Business Roundtable is among the groups that have been careful not to align themselves too closely with Donohue and the Chamber on some issues. The two organizations differ sharply over Reg FD, for example, which bars companies from selectively disclosing key information to investors or analysts. Although the Chamber initially supported its 2001 passage, it opposes the SEC’s interpretation and implementation of Reg FD, while Business Roundtable has told the SEC as recently as last year that it continues to support it. John J. Castellani, president of the Roundtable, which represents chief executives of the nation’s largest corporations, says his group feels it has an obligation to be “more measured, less antagonistic, and less confrontational than other groups, including the Chamber.”

Financial Executives International, a professional group that represents 15,000 senior financial executives, has expressed displeasure with the Chamber’s threat to push for a congressional overhaul of Sarbanes-Oxley. Among other things, the Chamber seeks an exemption for some small public companies from Section 404 because it contends the compliance requirements are too costly. “Section 404 needs to be right-sized, but we think it should be handled by the SEC, not Congress,” says Grace Hinchman, senior vice president of public affairs for FEI. “Does the Chamber really understand what it is talking about here?” she asks rhetorically.

Working with the SEC does not seem to be high on Donohue’s priority list. His organization has been at war with the agency over issues broad and narrow. The Chamber has accused the SEC of overzealous enforcement. Donohue also has taken the SEC to court to challenge a ruling that 75 percent of a mutual fund’s directors be independent and that the fund have an independent chairman. (He appears to have won that battle; a federal appeals court recently instructed the SEC to review this particular rule.)
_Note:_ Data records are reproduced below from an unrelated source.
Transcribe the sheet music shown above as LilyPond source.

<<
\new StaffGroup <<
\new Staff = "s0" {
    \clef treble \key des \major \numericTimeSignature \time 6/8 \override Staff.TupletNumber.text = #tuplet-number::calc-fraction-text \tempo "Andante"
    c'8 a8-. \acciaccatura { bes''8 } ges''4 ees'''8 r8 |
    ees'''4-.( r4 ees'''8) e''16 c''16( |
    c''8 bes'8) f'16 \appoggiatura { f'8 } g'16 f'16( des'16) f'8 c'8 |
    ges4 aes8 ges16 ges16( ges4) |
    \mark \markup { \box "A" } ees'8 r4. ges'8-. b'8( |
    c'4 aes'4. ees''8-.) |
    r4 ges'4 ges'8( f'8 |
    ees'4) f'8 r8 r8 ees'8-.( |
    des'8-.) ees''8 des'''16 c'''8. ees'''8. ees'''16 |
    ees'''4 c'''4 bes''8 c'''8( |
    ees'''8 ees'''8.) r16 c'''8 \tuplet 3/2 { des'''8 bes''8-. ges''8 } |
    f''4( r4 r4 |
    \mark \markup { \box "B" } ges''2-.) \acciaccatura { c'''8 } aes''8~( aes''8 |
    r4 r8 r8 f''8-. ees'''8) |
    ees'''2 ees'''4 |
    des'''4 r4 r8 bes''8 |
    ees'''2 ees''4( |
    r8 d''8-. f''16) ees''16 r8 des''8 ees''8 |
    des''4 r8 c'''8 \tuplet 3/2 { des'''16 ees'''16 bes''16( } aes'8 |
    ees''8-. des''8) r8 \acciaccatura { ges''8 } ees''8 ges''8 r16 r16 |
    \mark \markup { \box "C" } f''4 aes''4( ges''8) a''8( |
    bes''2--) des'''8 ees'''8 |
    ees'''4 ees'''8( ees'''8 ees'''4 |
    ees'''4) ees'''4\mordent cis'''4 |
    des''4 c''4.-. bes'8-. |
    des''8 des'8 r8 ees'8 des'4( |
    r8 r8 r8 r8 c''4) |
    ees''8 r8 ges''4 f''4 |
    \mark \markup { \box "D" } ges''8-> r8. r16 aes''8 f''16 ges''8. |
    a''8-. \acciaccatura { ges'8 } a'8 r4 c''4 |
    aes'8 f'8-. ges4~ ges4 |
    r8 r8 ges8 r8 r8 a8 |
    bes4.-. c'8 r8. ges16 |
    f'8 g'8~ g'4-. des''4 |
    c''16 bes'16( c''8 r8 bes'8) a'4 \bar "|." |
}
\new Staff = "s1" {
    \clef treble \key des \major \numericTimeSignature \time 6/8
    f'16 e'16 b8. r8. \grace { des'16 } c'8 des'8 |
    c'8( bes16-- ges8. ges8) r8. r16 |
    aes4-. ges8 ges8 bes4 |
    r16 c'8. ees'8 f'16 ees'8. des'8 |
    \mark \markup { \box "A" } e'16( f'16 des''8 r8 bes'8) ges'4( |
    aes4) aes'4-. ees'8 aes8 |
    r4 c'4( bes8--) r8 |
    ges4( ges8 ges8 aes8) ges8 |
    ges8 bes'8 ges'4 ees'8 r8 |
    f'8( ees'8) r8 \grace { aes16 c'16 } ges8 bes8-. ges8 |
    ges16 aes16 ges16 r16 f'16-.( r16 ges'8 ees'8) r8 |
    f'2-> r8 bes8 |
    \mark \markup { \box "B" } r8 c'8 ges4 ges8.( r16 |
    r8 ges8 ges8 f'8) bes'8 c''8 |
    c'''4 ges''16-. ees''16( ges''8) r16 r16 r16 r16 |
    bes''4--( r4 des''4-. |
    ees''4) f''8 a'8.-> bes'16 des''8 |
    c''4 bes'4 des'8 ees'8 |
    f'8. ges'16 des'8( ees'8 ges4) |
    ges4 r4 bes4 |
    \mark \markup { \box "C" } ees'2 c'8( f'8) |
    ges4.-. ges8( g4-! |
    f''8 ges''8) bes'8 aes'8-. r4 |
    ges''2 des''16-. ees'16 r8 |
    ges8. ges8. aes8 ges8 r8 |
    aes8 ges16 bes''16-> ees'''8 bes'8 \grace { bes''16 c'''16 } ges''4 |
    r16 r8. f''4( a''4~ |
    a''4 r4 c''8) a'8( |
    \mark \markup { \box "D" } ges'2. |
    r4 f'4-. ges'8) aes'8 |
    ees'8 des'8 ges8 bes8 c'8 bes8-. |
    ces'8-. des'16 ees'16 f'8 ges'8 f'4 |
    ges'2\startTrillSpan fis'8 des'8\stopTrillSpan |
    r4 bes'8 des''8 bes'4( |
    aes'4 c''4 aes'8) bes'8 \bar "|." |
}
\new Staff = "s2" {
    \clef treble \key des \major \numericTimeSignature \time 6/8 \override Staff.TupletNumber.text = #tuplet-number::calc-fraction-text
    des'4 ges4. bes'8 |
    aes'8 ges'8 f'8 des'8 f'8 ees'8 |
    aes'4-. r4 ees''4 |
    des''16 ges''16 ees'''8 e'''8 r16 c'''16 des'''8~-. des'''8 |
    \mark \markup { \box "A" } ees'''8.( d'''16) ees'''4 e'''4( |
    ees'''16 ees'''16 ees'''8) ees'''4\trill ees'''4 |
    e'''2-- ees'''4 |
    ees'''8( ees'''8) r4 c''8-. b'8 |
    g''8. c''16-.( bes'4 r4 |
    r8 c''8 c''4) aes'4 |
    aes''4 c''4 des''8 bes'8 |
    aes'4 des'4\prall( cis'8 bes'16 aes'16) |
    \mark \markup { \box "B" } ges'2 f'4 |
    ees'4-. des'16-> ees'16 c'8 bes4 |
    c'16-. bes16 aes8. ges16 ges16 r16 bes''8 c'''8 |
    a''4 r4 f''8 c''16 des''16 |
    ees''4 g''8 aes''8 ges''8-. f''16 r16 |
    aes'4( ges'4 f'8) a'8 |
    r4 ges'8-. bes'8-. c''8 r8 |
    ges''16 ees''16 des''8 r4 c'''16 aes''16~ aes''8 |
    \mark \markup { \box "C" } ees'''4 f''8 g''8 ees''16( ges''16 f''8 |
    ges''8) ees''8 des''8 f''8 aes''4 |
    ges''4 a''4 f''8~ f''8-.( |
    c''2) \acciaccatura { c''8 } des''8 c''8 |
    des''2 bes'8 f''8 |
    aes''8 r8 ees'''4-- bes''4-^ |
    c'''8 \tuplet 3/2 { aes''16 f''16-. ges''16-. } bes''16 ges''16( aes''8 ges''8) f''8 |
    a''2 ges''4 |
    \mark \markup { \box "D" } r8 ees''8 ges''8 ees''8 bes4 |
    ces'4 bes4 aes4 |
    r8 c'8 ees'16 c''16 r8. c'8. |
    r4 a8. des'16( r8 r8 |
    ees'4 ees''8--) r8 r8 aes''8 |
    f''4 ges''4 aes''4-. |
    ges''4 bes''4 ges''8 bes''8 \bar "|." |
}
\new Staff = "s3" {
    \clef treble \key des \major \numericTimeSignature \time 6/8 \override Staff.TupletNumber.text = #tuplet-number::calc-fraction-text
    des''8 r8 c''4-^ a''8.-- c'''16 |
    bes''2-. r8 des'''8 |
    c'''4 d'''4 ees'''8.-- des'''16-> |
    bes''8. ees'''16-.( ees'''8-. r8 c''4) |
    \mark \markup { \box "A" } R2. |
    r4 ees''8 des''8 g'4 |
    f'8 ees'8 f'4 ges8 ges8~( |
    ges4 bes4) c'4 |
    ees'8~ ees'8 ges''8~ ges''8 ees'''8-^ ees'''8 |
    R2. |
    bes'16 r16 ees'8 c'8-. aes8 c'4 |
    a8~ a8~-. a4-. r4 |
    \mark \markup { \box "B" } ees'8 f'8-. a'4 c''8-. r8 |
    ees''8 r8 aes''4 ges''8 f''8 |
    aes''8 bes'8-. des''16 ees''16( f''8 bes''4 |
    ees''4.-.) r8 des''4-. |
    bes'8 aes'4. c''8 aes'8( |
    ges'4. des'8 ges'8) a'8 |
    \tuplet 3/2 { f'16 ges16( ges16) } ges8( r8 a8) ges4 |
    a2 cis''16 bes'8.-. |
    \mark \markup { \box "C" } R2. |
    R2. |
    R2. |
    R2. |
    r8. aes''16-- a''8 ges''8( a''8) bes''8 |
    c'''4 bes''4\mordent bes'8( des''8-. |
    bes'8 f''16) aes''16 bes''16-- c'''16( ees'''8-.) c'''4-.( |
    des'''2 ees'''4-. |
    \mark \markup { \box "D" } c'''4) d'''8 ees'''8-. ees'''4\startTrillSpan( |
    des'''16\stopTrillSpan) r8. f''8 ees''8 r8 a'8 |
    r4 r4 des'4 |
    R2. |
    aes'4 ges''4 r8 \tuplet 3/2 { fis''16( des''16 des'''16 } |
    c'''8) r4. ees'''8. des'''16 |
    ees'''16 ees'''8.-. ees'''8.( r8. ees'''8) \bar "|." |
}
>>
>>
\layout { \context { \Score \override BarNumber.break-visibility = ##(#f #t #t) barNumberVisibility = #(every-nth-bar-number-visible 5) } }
The Chamber’s fights with the SEC have prompted Nell Minow, co-founder of The Corporate Library, a corporate-governance research firm in Portland, Maine, to describe Donohue as “a thug. He is big and loud and wrong. I am horrified at the way he has politicized the U.S. Chamber of Commerce, diminishing its credibility. And by attacking the SEC, which protects investors, he has shown nothing but contempt for the shareholders, who provide the capital for business. He is not probusiness. He is pro-executive.”

Donohue is unrepentant. Three decades in Washington have left him with a pretty thick hide, and he seems to relish the thought of a few more bare-knuckle battles in the courts and in the halls of Congress. “I’ll retire when I’ve lost my acuity, my passion, or my energy,” Donohue says. “And I’ve still got all three.”

P.B. Gray is a freelance business writer based in suburban Boston.